Rebecca Bunch (Rachel Bloom) certainly went through the ringer in the third season of CW musical comedy “Crazy Ex-Girlfriend” — which ended on a note that not only saw her biggest breakthrough yet, but also one that will launch the show’s fourth and final season.
“We’ve been saying for a long time that we’re writing to the end — that it’s a four season show,” Bloom tells Variety. “We’ve kind of known that point from the moment we pitched the show what we want to say in the end, regardless of what actually happens specifically to Rebecca.”
The third season started with her plotting revenge on her ex Josh Chan (Vincent Rodriguez III), the man for whom she had moved across the country when the series started but who ended up leaving her at the altar in the second season finale.
“That first episode — or the first couple of episodes in general — there was a question of how heightened am I being? I’m someone who’s trying to pretend to be something, as if she’s a little kid playing dress up, and it’s supposed to kind of not fit — it’s supposed to be awkward. And that’s a hard thing to do tonally,” Bloom admits.
From there she dove down a dark rabbit hole that included a severe bout with depression and a suicide attempt before getting a new diagnosis of borderline personality disorder (BPD).
“This was always the season where Rebecca was going to spiral. We didn’t necessarily know about the suicide attempt from moment one, but the part of the season that surprised me was the uplifting moments,” Bloom says. “She spirals and then she gets diagnosed, and then the second half of the season becomes ‘How do you mix her mental health diagnosis with the things that the show was originally about, which is love and obsession?'”
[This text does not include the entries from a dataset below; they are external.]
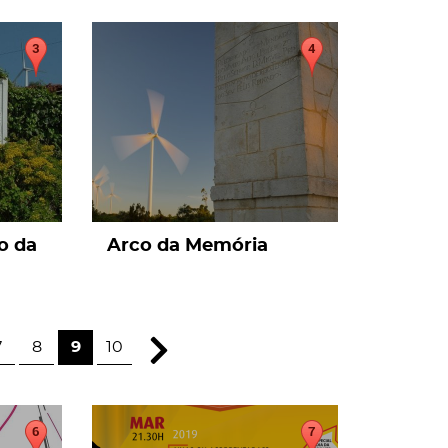
page
o da
Arco da Memória
7
8
9
10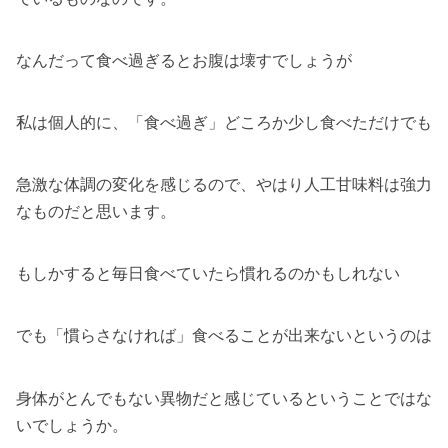
なんだって食べ過ぎるとお腹は壊すでしょうが
私は個人的に、「食べ過ぎ」どころか少し食べただけでも
急激な体調の変化を感じるので、やはり人工甘味料は強力
なものだと思います。
もしかすると毎日食べていたら慣れるのかもしれない
でも「慣らさなければ」食べることが出来ないというのは
身体がとんでもない異物だと感じているということではな
いでしょうか。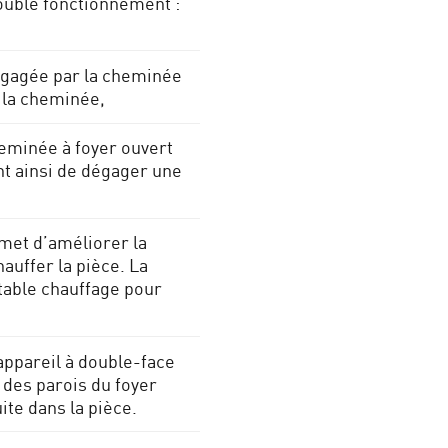
double fonctionnement :
égagée par la cheminée
 la cheminée,
eminée à foyer ouvert
t ainsi de dégager une
rmet d’améliorer la
auffer la pièce. La
table chauffage pour
appareil à double-face
 des parois du foyer
ite dans la pièce.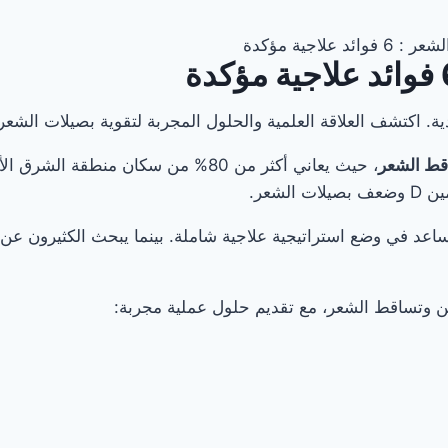
، حيث يعاني أكثر من 80% من سكان م
شعر.
اعد في وضع استراتيجية علاجية شاملة. بينما يبحث الكثيرون عن
ين وتساقط الشعر، مع تقديم حلول عملية مجربة: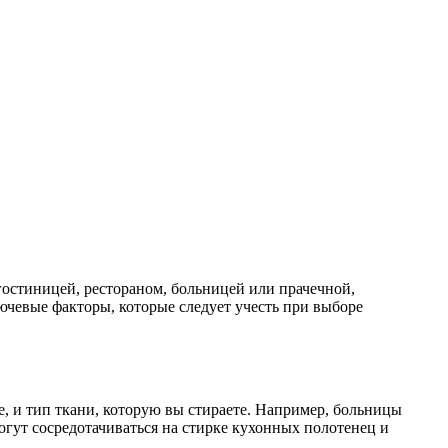
гостиницей, рестораном, больницей или прачечной,
ючевые факторы, которые следует учесть при выборе
, и тип ткани, которую вы стираете. Например, больницы
огут сосредотачиваться на стирке кухонных полотенец и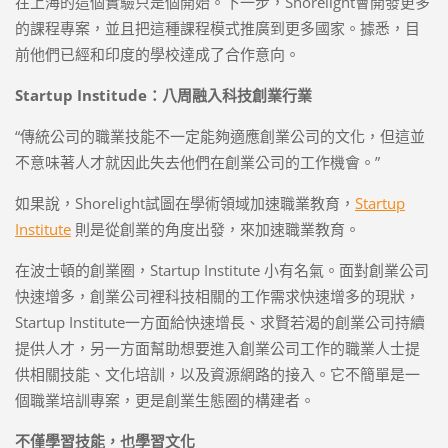
在上海的這個實驗只是個開始。下一步，Shorelight會開發更多
的課程專案，並且把這種課程模式推廣到更多國家。據悉，目
前他們已經和印度的學校達成了合作意向。
Startup Institude
：八周融入科技創業行業
“傳統公司的職業技能不一定能夠適應創業公司的文化，但這並
不意味著人才就因此失去他們在創業公司的工作機會。”
如果說，Shorelight試圖在學術領域加速職業教育，
Startup
Institute
則是從創業的角度出發，來加速職業教育。
在波士頓的創業圈，Startup Institute 小有名氣。面對創業公司
快速增多，創業公司裡科技相關的工作需求快速增多的現狀，
Startup Institute一方面給快速增長、求賢若渴的創業公司持續
提供人才，另一方面幫助想要進入創業公司工作的職業人士提
供相關技能、文化培訓，以及資源網路的接入。它不簡單是一
個職業培訓專案，更是創業生態圈的構建者。
不僅學習技能，也學習文化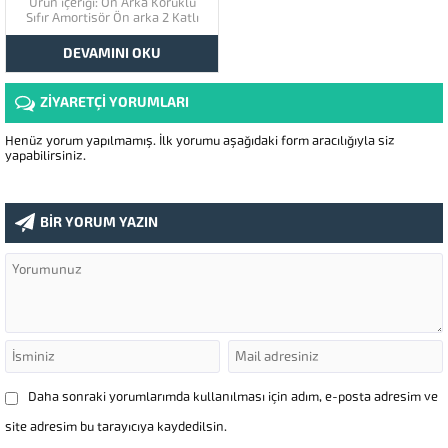
Ürün içeriği: Ön Arka Körüklü
Sıfır Amortisör Ön arka 2 Katlı
Körük Rulmanlı Amortisör
Takozu AirMadz Büyük Kafa
DEVAMINI OKU
Kompresör Çelik Telli Hortum iç
dış boyalı özel hava tankı Dans
Modlu Kumanda
ZİYARETÇİ YORUMLARI
Henüz yorum yapılmamış. İlk yorumu aşağıdaki form aracılığıyla siz
yapabilirsiniz.
BİR YORUM YAZIN
Daha sonraki yorumlarımda kullanılması için adım, e-posta adresim ve
site adresim bu tarayıcıya kaydedilsin.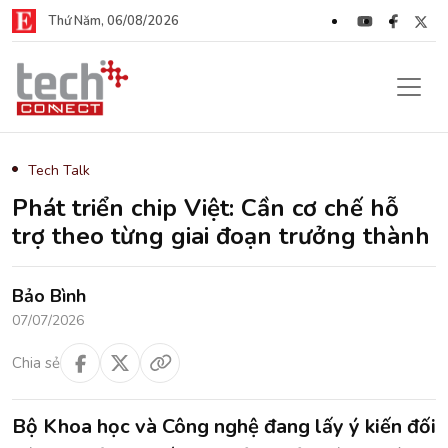
Thứ Năm, 06/08/2026
Tech Talk
Phát triển chip Việt: Cần cơ chế hỗ
trợ theo từng giai đoạn trưởng thành
Bảo Bình
07/07/2026
Chia sẻ
Bộ Khoa học và Công nghệ đang lấy ý kiến đối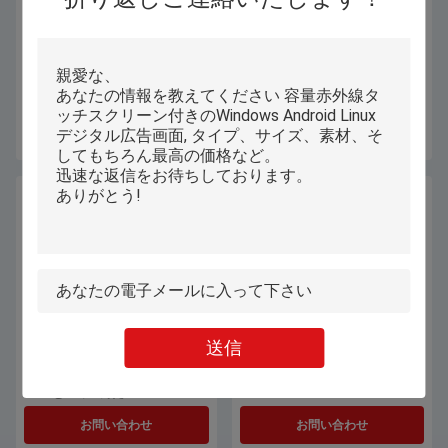
超静かな冷却ファンOEM ODMが
N5095クォードは128GB貯蔵を用
付いている賭博の卓上小型コンピ
いるデスクトップの小型コンピュ
ュータ
ータWIFIの芯を取る
お問い合わせ
お問い合わせ
送信
カスタマイズされた産業卓上小型
Fanless産業卓上小型コンピュータ
コンピュータPCは金属カバー
PC J4125 N5105 8GBのRAM
OEMと埋め込んだ
お問い合わせ
お問い合わせ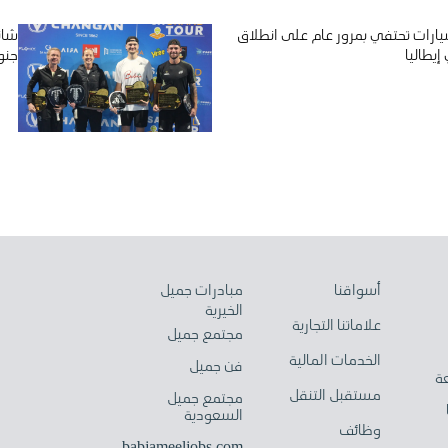
ارات تحتفي بمرور عام على انطلاق
شان
يطاليا
جنو
أسواقنا
مبادرات جميل
الخيرية
علاماتنا التجارية
مجتمع جميل
الخدمات المالية
فن جميل
ة
مستقبل التنقل
مجتمع جميل
السعودية
وظائف
babjameeljobs.com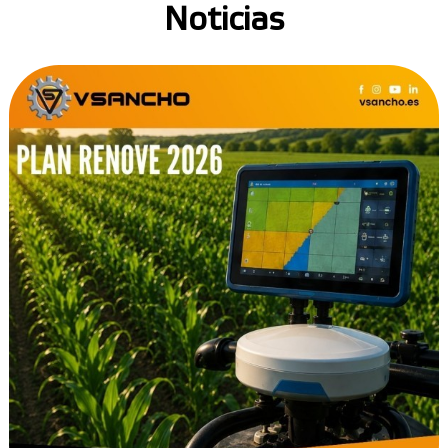
Noticias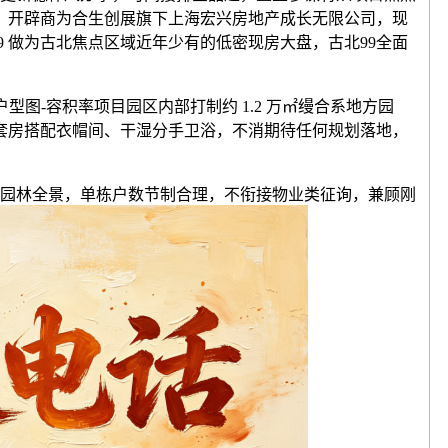
经验，开辟商为合生创展旗下上海宏兴房地产成长无限公司，现
 做为古北焦点区域近年少有的低密现房大盘，古北99全面
图-容积率项目园区内部打制约 1.2 万㎡缦合系地方园
大套房搭配衣帽间、干湿分手卫浴，不消期待任何规划落地，
园林全景，单栋户数节制合理，不衔接物业类征询，兼顾刚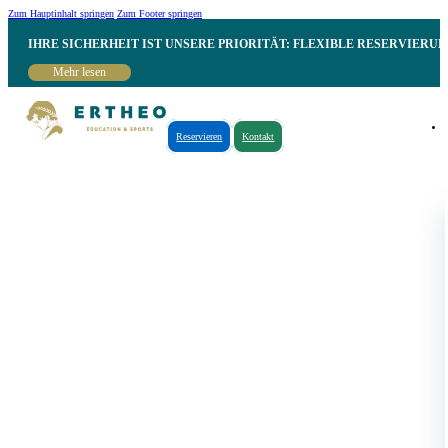
Zum Hauptinhalt springen
Zum Footer springen
IHRE SICHERHEIT IST UNSERE PRIORITÄT: FLEXIBLE RESERVIER
Mehr lesen
Reservieren
Kontakt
Rebecca attempted a relationship with her boss Nathaniel (Scott Michael Foster) and got stalked by Trent (Paul Welsh), only to end up pushing Trent off a building because she feared he was going to harm Nathaniel.
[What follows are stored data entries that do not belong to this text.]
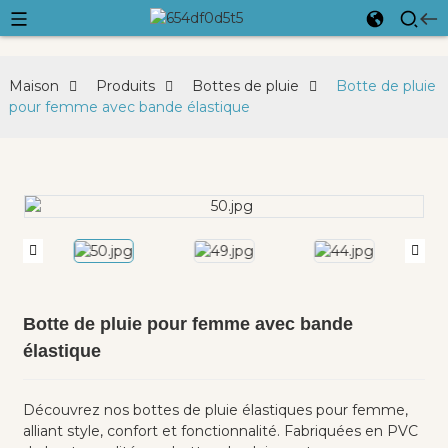
Maison
Produits
Bottes de pluie
Botte de pluie
pour femme avec bande élastique
Botte de pluie pour femme avec bande
élastique
Découvrez nos bottes de pluie élastiques pour femme,
alliant style, confort et fonctionnalité. Fabriquées en PVC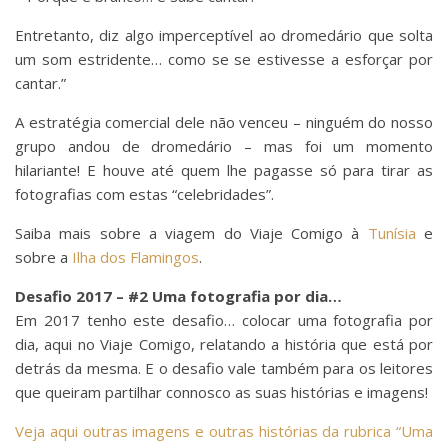
Entretanto, diz algo imperceptível ao dromedário que solta
um som estridente… como se se estivesse a esforçar por
cantar.”
A estratégia comercial dele não venceu – ninguém do nosso
grupo andou de dromedário – mas foi um momento
hilariante! E houve até quem lhe pagasse só para tirar as
fotografias com estas “celebridades”.
Saiba mais sobre a viagem do Viaje Comigo à
Tunísia
e
sobre a
Ilha dos Flamingos
.
Desafio 2017 – #2 Uma fotografia por dia…
Em 2017 tenho este desafio… colocar uma fotografia por
dia, aqui no Viaje Comigo, relatando a história que está por
detrás da mesma. E o desafio vale também para os leitores
que queiram partilhar connosco as suas histórias e imagens!
Veja aqui outras imagens e outras histórias da rubrica “Uma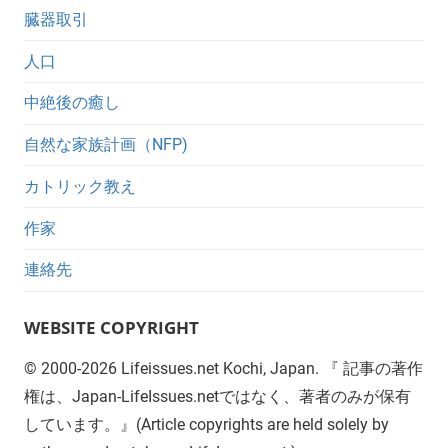
臓器取引
人口
中絶後の癒し
自然な家族計画（NFP)
カトリック教え
作家
連絡先
WEBSITE COPYRIGHT
©
2000-2026
Lifeissues.net Kochi, Japan. 『 記事の著作
権は、Japan-LifeIssues.netではなく、著者のみが保有
しています。』(Article copyrights are held solely by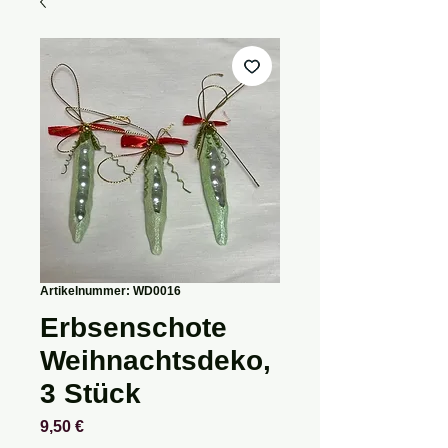
Artikelnummer: WD0016
Erbsenschote
Weihnachtsdeko,
3 Stück
Preis
9,50 €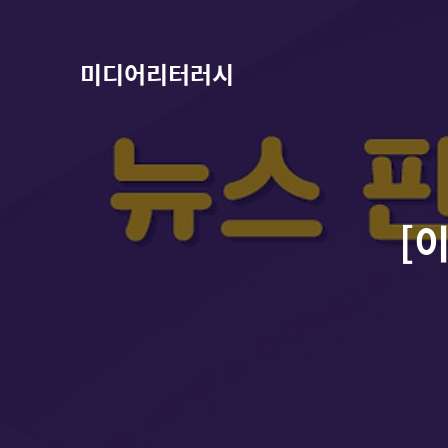
미디어리터러시
[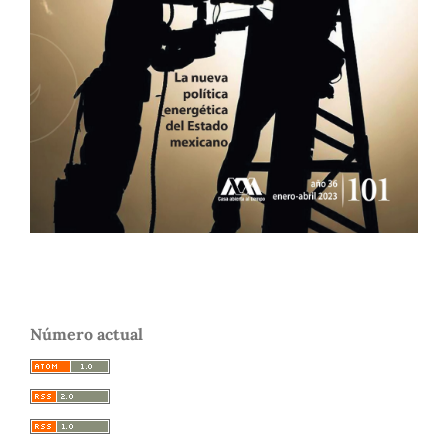
Número actual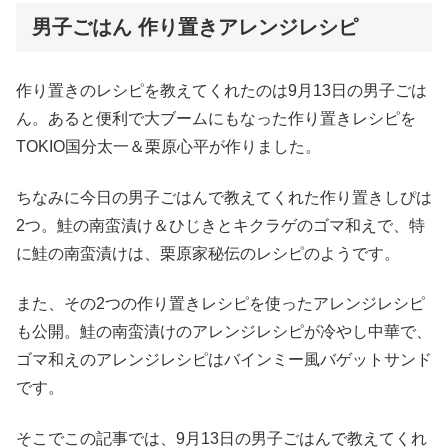
男子ごはん 作り置きアレンジレシピ
作り置きのレシピを教えてくれたのは9月13日の男子ごは
ん。あると便利で大ブームにもなった作り置きレシピを
TOKIO国分太一＆栗原心平が作りました。
ちなみに今日の男子ごはんで教えてくれた作り置きしぴは
2つ。鮭の南蛮漬け＆ひじきとキクラゲのゴマ和えで、特
に鮭の南蛮漬けは、栗原家秘伝のレシピのようです。
また、その2つの作り置きレシピを使ったアレンジレシピ
も公開。鮭の南蛮漬けのアレンジレシピが冷やし中華で、
ゴマ和えのアレンジレシピはバインミー風バゲットサンド
です。
そこでこの記事では、9月13日の男子ごはんで教えてくれ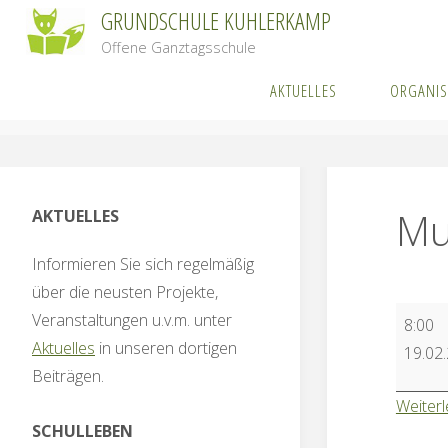
Zum
GRUNDSCHULE KUHLERKAMP
Inhalt
Offene Ganztagsschule
springen
AKTUELLES
ORGANIS
Start
V
Mut
AKTUELLES
Informieren Sie sich regelmäßig
über die neusten Projekte,
Mut
Veranstaltungen u.v.m. unter
8:00
tut
Aktuelles
in unseren dortigen
19.02
gut
Beiträgen.
(1)
Weiter
Kl.
SCHULLEBEN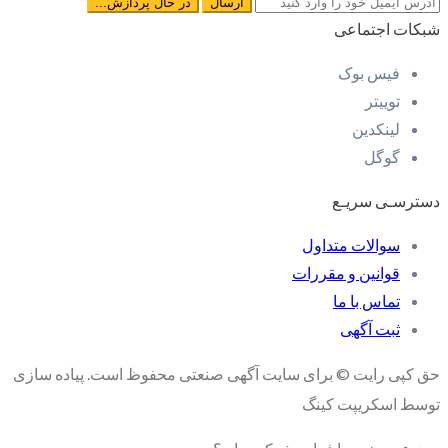
شبکات اجتماعی
فیس بوک
توییتر
لینکدین
گوگل
دسترسـی سریـع
سوالات متداول
قوانین و مقررات
تماس با ما
ثبت آگهی
حق کپی رایت © برای سایت آگهی صنعتی محفوظ است. پیاده سازی
توسط اسکریپت کینگ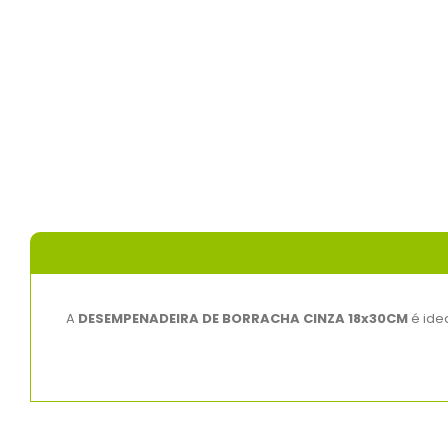
A
DESEMPENADEIRA DE BORRACHA CINZA 18x30CM
é idea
The third season ended with her in a courtroom to face the consequences for those actions. Rather than leave the audience on the cliffhanger of how Rebecca would handle the situation, she admitted her wrongdoing and said she finally wanted to take responsibilities for her actions.
“That final monologue in the courtroom was one that was very easy to play because it’s a very logical walk-through of the show,” Bloom reveals. “It’s a monologue that’s thematically what we’ve been talking about in the show — the idea of someone who has no idea of who they are inside and lets external forces dictate what she’s going to do.”
What Bloom says was most important to her about getting to a point with Rebecca where her taking ownership of her actions feels genuine and earned was “cracking the guilt” she has carried over all of the things she has done that “were not only bad but also counter to her happiness — things that only made things worse.”
Bloom shares that in preparation for working on the fourth season, she is rewatching the first. And in doing so, she has been able to step back and acknowledge and appreciate how “really, truly messed up” Rebecca has been.
“Part of the reason she’s so f—ed up is because of this point we’re trying to make about love and obsession and happiness and well-being,” she says.
While Bloom adds that Rebecca’s personal journey is of course very important to chart all the way to the end — as is paying off “a lot of” callbacks and references from earlier seasons — ultimately what she says they are going for with their final season is “culminating the point” of the bigger theme of the show.
“The show has always been about the pursuit of happiness and how do you figure out what you really, really want in your life and not what other people expect you to want?” Bloom says. “So [it’s about] that pursuit of happiness — when is it healthy, when is it not and how to pursue [it] in a healthy way.”